[DOCUMENT SECTION]:
The Impact of Socioeconomic and Political Factors on the Provision of Health Care in India
The political economy of health care provides a necessary backdrop to an understanding of health policymaking in India. This context provides the possibility of answering questions such as why different numbers of different cadres of medical personnel are trained; why some areas of health provision are well funded while others get little more than a pittance; why some health facilities are underused while others are swamped with demand; and why some systems of health care financing are used and not others. In this chapter we discuss this context, rather than the details of outcomes, for which other sources are available (cf. Jeffery, 1986a, 1986b).
The political economy of health care is an attempt to specify the ways in which economic interests and political processes structure the provision of health services. It can take many forms. At one extreme lie economistic models, based either on neoclassical economics or vulgar Marxism, in which the political processes are seen to follow directly from economic determinants. At the other extreme lie politicist models where political forces, either national or international, are in the driver's seat ( Staniland, 1985). An example of neoclassical economics would be Mahbub ul-Haq's argument for Pakistan that health provisions could be left to market forces ( Jeffery, 1974); an example of Marxist economics would be Djurfeldt and Lindberg Pills Against Poverty ( 1975). Lipton's "urban bias" arguments lie near the politicist end of the spectrum, with his argument that indigenous practitioners are supported as a way of keeping good medical services for town-dwellers ( 1977); so are those accounts by doctors or administrators which conclude that "political will" is the answer, or focus on corruption.

[AIM OF THE TASK]: Can you rewrite the passage on health care in India, starting with "The Impact of" and going on through "Jeffery, 1986a, 1986b).", replacing "cadres" with "categories"?

[DATA SUPPLIED]:
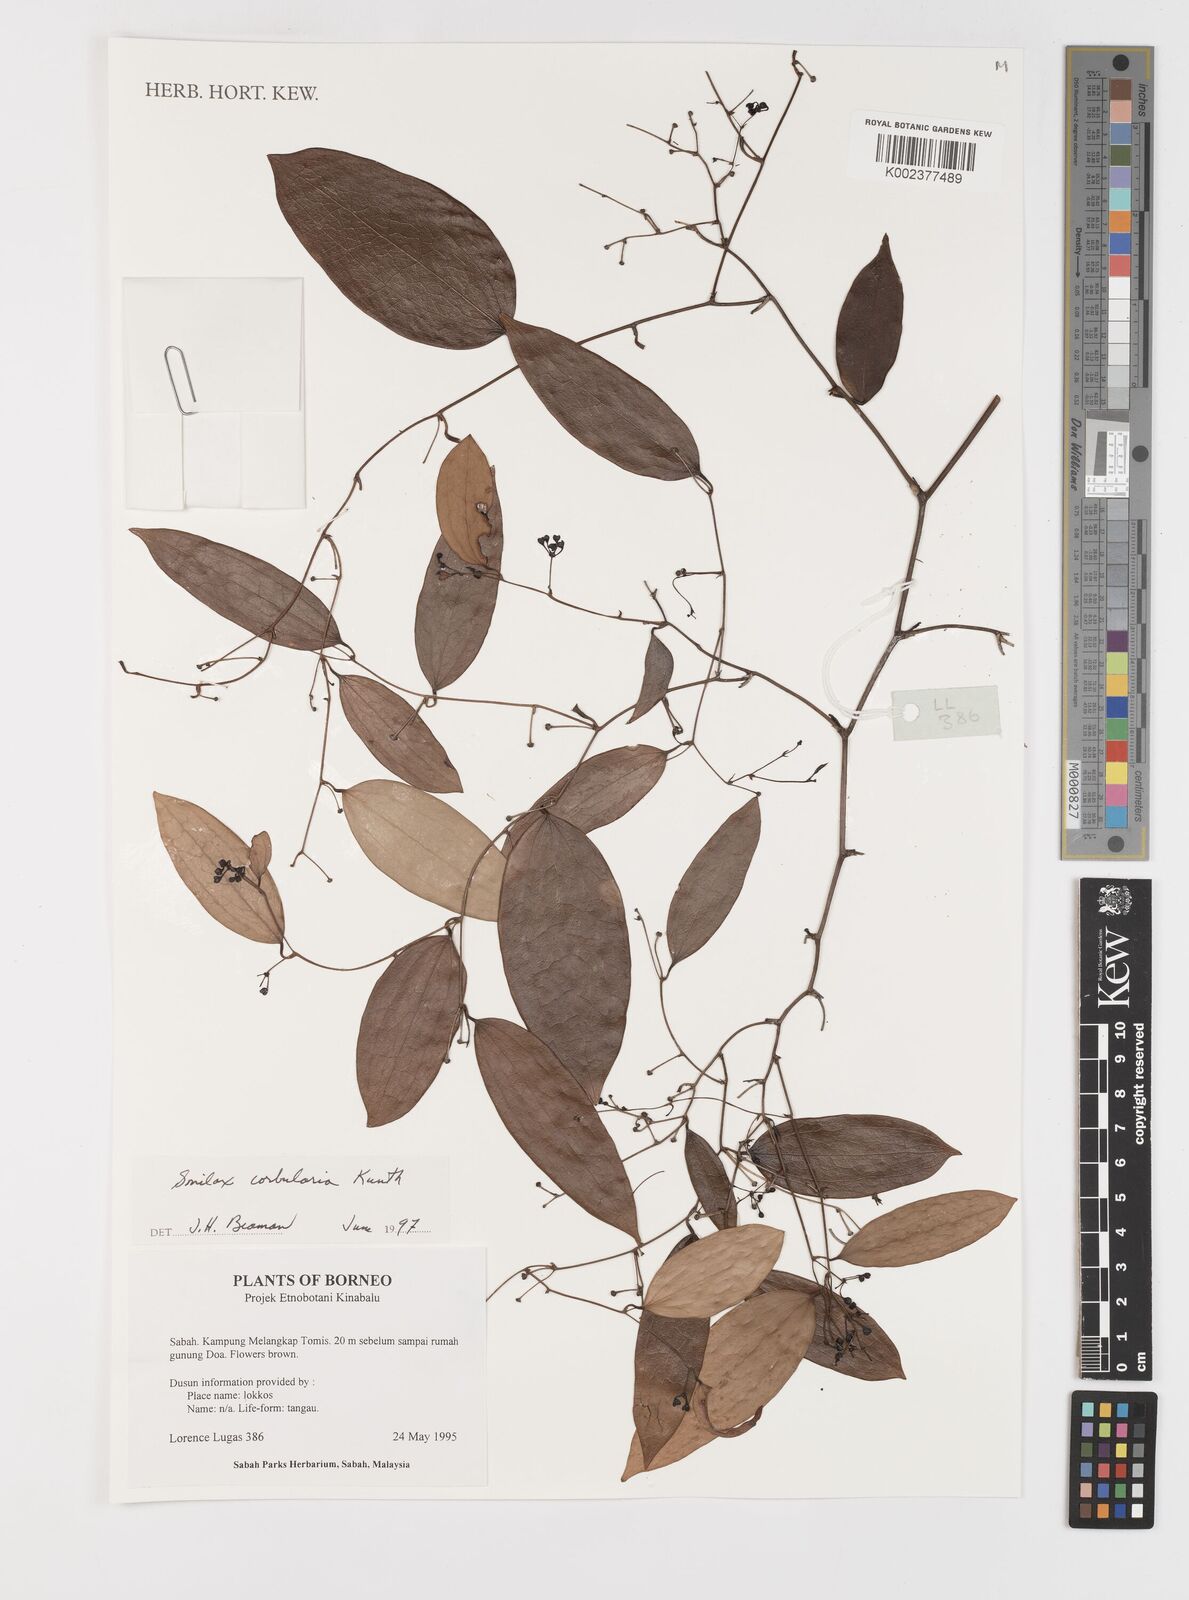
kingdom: Plantae
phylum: Tracheophyta
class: Liliopsida
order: Liliales
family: Smilacaceae
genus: Smilax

[REPLY]:
The Impact of Socioeconomic and Political Factors on the Provision of Health Care in India
The political economy of health care provides a necessary backdrop to an understanding of health policymaking in India. This context provides the possibility of answering questions such as why different numbers of different categories of medical personnel are trained; why some areas of health provision are well funded while others get little more than a pittance; why some health facilities are underused while others are swamped with demand; and why some systems of health care financing are used and not others. In this chapter we discuss this context, rather than the details of outcomes, for which other sources are available (cf. Jeffery, 1986a, 1986b).